La opción entre la popularidad y la autenticidad es una de las primeras y más perentorias que se le presentan, en su carrera, al intelectual. De la índole de la decisión que se tome depende la clase de obra que se prepara, el ámbito trascendental al que se aspira y el tipo de función que se cumple.


Los detractores del mundo capitalista han observado, con el ánimo reprobatorio consiguiente, que la opción se realiza en unas circunstancias en las que el intelectual encuentra, en uno de los bandos, todas las ventajas, y en el otro todos los sacrificios. Que para elegir la autenticidad tiene que apelar a un grado de virtud que no se presenta sino excepcionalmente y que aun esta virtud, después de algún tiempo de prueba, claudica. No es justo, pues, ni deseable ni fructífero que la manera de pensar esté determinada por la opinión de aquellos que, precisamente, son incapaces de pensar por sí mismos.


Pero, ¿cuál es la alternativa? En países como el nuestro el intelectual se enfrenta a una problemática diferente.

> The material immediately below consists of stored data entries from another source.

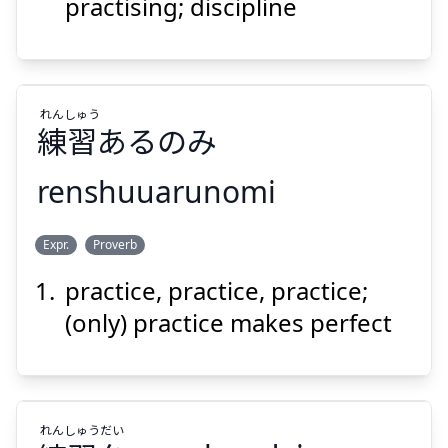
practising; discipline
れん
しゅう
練
習
あるのみ
Suspend
Show answer
renshuuarunomi
しゅう
れん
Expr.
Proverb
あるのみ
習
練
practice, practice, practice;
(only) practice makes perfect
れん
しゅう
だい
Suspend
Show answer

La falta de relación directa e inmediata con el público lo coloca en la disyuntiva de aceptar (cuando el milagro se produce) los beneficios de un mecenazgo privado, con los riesgos que implica, o las obligaciones de un trabajo totalmente ajeno a las actividades específicas intelectuales, pero que alcanza la remuneración con la que se subsiste.

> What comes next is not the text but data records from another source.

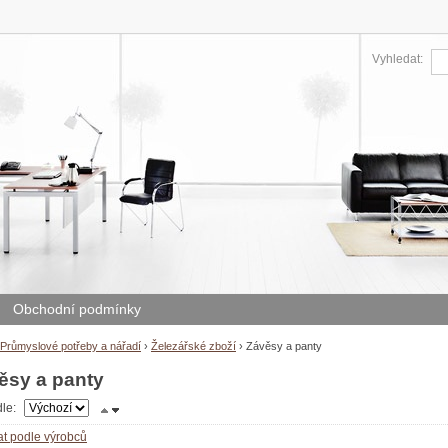
Vyhledat:
Obchodní podmínky
Průmyslové potřeby a nářadí
›
Železářské zboží
›
Závěsy a panty
ěsy a panty
dle:
vat podle výrobců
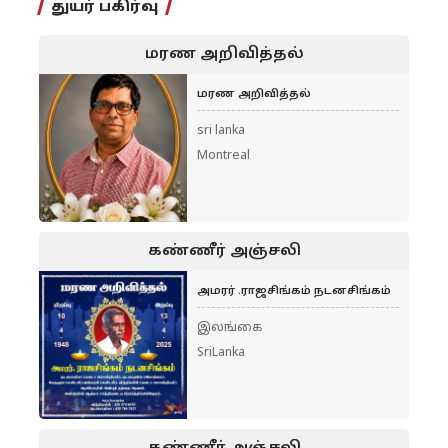
துயர் பகிர்வு
மரண அறிவித்தல்
மரண அறிவித்தல்
sri lanka
Montreal
கண்ணீர் அஞ்சலி
அமரர் .ராஜசிங்கம் நடனசிங்கம்
இலங்கை
SriLanka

Este segundo caso es el que podemos considerar típico de nuestras latitudes. El intelectual se da a conocer por las primicias de su obra e inmediatamente se le considera disponible para desempeñar cualquier menester burocrático o político. Naturalmente se le exige que consagre sus horas hábiles a ese menester, no a pensar. Si a pesar del cansancio, del hábito de aplicar la atención a temas determinados, el intelectual conserva un sobrante de energía para dedicarlo a sus propios intereses, ¿piensa entonces libremente?


Desde luego, su perspectiva se la da el lugar en el que se sitúa dentro de la organización gubernamental. Eso deja fuera de foco un enorme número de objetos que no por ello ha de carecer, forzosamente, de importancia. Por otra parte se dan, por resueltos, problemas cuyo planteamiento, está aún pendiente. O se proponen doctrinas útiles, no a la mayoría, sino a la clase dominante. En resumen, se piensa mal y, al contrario de lo que asegura el proverbio, no se acierta.

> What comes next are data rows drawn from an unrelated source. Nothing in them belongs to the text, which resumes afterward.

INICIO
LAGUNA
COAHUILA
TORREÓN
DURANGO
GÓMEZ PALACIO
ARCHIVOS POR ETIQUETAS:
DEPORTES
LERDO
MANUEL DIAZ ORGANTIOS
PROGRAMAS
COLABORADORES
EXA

La experiencia de tales obstáculos obliga, en muchos casos, al intelectual, a evadirse por la vía de la imaginación. Crea mundos ficticios en los que todo es—como el verso de Baudelaire— “lujo, calma y voluptuosidad”. Los entrega a la contemplación ajena no para compartir lo verdadero sino para sustituirlo con lo agradable. Pero aun esta labor de escamoteo, esta tarea de prestidigitación acaba por resultar fatigosa. Y el intelectual, derrotado por la adversidad de las circunstancias, renuncia a la honra y a las responsabilidades de este título para ostentar el más modesto y más cómodo de funcionario.


Excélsior, 12 de junio de 1965, pp. 6A, 8A.